--- EXTRACTED MATERIAL ---

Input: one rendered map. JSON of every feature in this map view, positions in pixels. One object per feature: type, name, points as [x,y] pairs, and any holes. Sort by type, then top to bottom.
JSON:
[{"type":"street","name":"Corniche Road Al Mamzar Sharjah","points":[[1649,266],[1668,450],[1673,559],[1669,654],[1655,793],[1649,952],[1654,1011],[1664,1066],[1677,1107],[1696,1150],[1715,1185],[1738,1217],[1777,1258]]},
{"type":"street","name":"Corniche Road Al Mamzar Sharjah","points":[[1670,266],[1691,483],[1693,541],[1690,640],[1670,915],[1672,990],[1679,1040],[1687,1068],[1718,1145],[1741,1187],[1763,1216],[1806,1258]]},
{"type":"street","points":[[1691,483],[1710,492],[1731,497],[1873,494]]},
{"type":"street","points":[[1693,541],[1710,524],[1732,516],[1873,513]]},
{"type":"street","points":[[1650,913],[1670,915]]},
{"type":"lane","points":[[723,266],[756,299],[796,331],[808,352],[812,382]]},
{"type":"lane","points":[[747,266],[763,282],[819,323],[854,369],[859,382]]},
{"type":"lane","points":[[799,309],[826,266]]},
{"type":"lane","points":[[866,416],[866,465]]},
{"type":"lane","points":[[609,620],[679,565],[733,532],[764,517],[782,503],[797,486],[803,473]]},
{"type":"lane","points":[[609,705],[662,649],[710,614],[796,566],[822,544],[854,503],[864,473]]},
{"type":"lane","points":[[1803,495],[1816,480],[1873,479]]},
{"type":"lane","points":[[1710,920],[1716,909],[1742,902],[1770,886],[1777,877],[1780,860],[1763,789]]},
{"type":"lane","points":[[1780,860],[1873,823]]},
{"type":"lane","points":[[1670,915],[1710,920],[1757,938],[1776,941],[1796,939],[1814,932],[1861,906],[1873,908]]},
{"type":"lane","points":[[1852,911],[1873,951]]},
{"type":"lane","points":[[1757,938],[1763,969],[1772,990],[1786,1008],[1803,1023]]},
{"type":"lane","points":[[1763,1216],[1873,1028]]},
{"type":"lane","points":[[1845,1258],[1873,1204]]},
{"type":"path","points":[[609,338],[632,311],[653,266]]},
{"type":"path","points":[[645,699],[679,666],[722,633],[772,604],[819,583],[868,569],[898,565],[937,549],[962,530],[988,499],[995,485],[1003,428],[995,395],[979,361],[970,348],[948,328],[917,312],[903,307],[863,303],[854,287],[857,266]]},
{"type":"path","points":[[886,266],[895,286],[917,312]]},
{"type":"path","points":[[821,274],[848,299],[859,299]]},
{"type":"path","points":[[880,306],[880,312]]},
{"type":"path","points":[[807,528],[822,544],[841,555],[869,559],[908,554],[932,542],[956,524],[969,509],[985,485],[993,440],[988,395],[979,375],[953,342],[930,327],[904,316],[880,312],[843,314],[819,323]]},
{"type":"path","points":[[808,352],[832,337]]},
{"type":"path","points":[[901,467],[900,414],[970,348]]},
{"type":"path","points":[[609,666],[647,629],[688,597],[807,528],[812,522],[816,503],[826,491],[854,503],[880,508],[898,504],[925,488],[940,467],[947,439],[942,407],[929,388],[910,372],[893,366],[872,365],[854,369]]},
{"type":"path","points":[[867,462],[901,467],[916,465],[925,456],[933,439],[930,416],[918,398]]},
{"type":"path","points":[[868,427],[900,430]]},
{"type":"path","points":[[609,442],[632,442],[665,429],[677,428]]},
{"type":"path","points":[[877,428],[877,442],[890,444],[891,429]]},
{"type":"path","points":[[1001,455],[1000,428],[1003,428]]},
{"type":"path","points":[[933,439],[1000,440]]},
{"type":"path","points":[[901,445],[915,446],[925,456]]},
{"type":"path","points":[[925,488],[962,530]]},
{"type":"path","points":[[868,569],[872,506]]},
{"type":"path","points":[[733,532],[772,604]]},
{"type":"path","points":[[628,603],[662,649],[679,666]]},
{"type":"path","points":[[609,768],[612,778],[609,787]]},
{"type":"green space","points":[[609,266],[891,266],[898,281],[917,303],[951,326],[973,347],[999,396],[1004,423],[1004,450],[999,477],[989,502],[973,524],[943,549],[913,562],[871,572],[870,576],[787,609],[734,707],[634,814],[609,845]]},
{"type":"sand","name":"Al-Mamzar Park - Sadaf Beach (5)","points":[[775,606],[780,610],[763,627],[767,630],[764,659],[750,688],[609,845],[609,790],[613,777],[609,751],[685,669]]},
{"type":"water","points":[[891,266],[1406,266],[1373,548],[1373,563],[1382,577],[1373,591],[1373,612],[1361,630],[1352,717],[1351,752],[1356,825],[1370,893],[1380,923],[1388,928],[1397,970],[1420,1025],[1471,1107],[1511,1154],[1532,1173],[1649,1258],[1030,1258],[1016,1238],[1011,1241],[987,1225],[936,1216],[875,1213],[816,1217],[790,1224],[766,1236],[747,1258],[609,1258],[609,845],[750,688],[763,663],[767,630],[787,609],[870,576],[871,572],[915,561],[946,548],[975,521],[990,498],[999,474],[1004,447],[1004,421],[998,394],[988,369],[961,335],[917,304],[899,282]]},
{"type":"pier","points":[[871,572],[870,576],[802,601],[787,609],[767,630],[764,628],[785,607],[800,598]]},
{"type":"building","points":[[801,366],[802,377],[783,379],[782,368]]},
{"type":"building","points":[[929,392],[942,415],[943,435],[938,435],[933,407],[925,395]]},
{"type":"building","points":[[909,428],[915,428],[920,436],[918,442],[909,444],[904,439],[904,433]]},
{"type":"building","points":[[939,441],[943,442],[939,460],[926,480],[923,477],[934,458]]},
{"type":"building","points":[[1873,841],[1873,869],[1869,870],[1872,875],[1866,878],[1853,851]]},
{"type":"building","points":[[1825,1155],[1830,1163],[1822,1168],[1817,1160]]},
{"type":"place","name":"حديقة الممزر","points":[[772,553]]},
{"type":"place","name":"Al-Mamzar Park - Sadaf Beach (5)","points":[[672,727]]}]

---

» **WHAT IS NEEDED**
Give back all the records above exactly as they were written.

» **EXERCISE ANSWER**
Input: one rendered map. JSON of every feature in this map view, positions in pixels. One object per feature: type, name, points as [x,y] pairs, and any holes. Sort by type, then top to bottom.
JSON:
[{"type":"street","name":"Corniche Road Al Mamzar Sharjah","points":[[1649,266],[1668,450],[1673,559],[1669,654],[1655,793],[1649,952],[1654,1011],[1664,1066],[1677,1107],[1696,1150],[1715,1185],[1738,1217],[1777,1258]]},
{"type":"street","name":"Corniche Road Al Mamzar Sharjah","points":[[1670,266],[1691,483],[1693,541],[1690,640],[1670,915],[1672,990],[1679,1040],[1687,1068],[1718,1145],[1741,1187],[1763,1216],[1806,1258]]},
{"type":"street","points":[[1691,483],[1710,492],[1731,497],[1873,494]]},
{"type":"street","points":[[1693,541],[1710,524],[1732,516],[1873,513]]},
{"type":"street","points":[[1650,913],[1670,915]]},
{"type":"lane","points":[[723,266],[756,299],[796,331],[808,352],[812,382]]},
{"type":"lane","points":[[747,266],[763,282],[819,323],[854,369],[859,382]]},
{"type":"lane","points":[[799,309],[826,266]]},
{"type":"lane","points":[[866,416],[866,465]]},
{"type":"lane","points":[[609,620],[679,565],[733,532],[764,517],[782,503],[797,486],[803,473]]},
{"type":"lane","points":[[609,705],[662,649],[710,614],[796,566],[822,544],[854,503],[864,473]]},
{"type":"lane","points":[[1803,495],[1816,480],[1873,479]]},
{"type":"lane","points":[[1710,920],[1716,909],[1742,902],[1770,886],[1777,877],[1780,860],[1763,789]]},
{"type":"lane","points":[[1780,860],[1873,823]]},
{"type":"lane","points":[[1670,915],[1710,920],[1757,938],[1776,941],[1796,939],[1814,932],[1861,906],[1873,908]]},
{"type":"lane","points":[[1852,911],[1873,951]]},
{"type":"lane","points":[[1757,938],[1763,969],[1772,990],[1786,1008],[1803,1023]]},
{"type":"lane","points":[[1763,1216],[1873,1028]]},
{"type":"lane","points":[[1845,1258],[1873,1204]]},
{"type":"path","points":[[609,338],[632,311],[653,266]]},
{"type":"path","points":[[645,699],[679,666],[722,633],[772,604],[819,583],[868,569],[898,565],[937,549],[962,530],[988,499],[995,485],[1003,428],[995,395],[979,361],[970,348],[948,328],[917,312],[903,307],[863,303],[854,287],[857,266]]},
{"type":"path","points":[[886,266],[895,286],[917,312]]},
{"type":"path","points":[[821,274],[848,299],[859,299]]},
{"type":"path","points":[[880,306],[880,312]]},
{"type":"path","points":[[807,528],[822,544],[841,555],[869,559],[908,554],[932,542],[956,524],[969,509],[985,485],[993,440],[988,395],[979,375],[953,342],[930,327],[904,316],[880,312],[843,314],[819,323]]},
{"type":"path","points":[[808,352],[832,337]]},
{"type":"path","points":[[901,467],[900,414],[970,348]]},
{"type":"path","points":[[609,666],[647,629],[688,597],[807,528],[812,522],[816,503],[826,491],[854,503],[880,508],[898,504],[925,488],[940,467],[947,439],[942,407],[929,388],[910,372],[893,366],[872,365],[854,369]]},
{"type":"path","points":[[867,462],[901,467],[916,465],[925,456],[933,439],[930,416],[918,398]]},
{"type":"path","points":[[868,427],[900,430]]},
{"type":"path","points":[[609,442],[632,442],[665,429],[677,428]]},
{"type":"path","points":[[877,428],[877,442],[890,444],[891,429]]},
{"type":"path","points":[[1001,455],[1000,428],[1003,428]]},
{"type":"path","points":[[933,439],[1000,440]]},
{"type":"path","points":[[901,445],[915,446],[925,456]]},
{"type":"path","points":[[925,488],[962,530]]},
{"type":"path","points":[[868,569],[872,506]]},
{"type":"path","points":[[733,532],[772,604]]},
{"type":"path","points":[[628,603],[662,649],[679,666]]},
{"type":"path","points":[[609,768],[612,778],[609,787]]},
{"type":"green space","points":[[609,266],[891,266],[898,281],[917,303],[951,326],[973,347],[999,396],[1004,423],[1004,450],[999,477],[989,502],[973,524],[943,549],[913,562],[871,572],[870,576],[787,609],[734,707],[634,814],[609,845]]},
{"type":"sand","name":"Al-Mamzar Park - Sadaf Beach (5)","points":[[775,606],[780,610],[763,627],[767,630],[764,659],[750,688],[609,845],[609,790],[613,777],[609,751],[685,669]]},
{"type":"water","points":[[891,266],[1406,266],[1373,548],[1373,563],[1382,577],[1373,591],[1373,612],[1361,630],[1352,717],[1351,752],[1356,825],[1370,893],[1380,923],[1388,928],[1397,970],[1420,1025],[1471,1107],[1511,1154],[1532,1173],[1649,1258],[1030,1258],[1016,1238],[1011,1241],[987,1225],[936,1216],[875,1213],[816,1217],[790,1224],[766,1236],[747,1258],[609,1258],[609,845],[750,688],[763,663],[767,630],[787,609],[870,576],[871,572],[915,561],[946,548],[975,521],[990,498],[999,474],[1004,447],[1004,421],[998,394],[988,369],[961,335],[917,304],[899,282]]},
{"type":"pier","points":[[871,572],[870,576],[802,601],[787,609],[767,630],[764,628],[785,607],[800,598]]},
{"type":"building","points":[[801,366],[802,377],[783,379],[782,368]]},
{"type":"building","points":[[929,392],[942,415],[943,435],[938,435],[933,407],[925,395]]},
{"type":"building","points":[[909,428],[915,428],[920,436],[918,442],[909,444],[904,439],[904,433]]},
{"type":"building","points":[[939,441],[943,442],[939,460],[926,480],[923,477],[934,458]]},
{"type":"building","points":[[1873,841],[1873,869],[1869,870],[1872,875],[1866,878],[1853,851]]},
{"type":"building","points":[[1825,1155],[1830,1163],[1822,1168],[1817,1160]]},
{"type":"place","name":"حديقة الممزر","points":[[772,553]]},
{"type":"place","name":"Al-Mamzar Park - Sadaf Beach (5)","points":[[672,727]]}]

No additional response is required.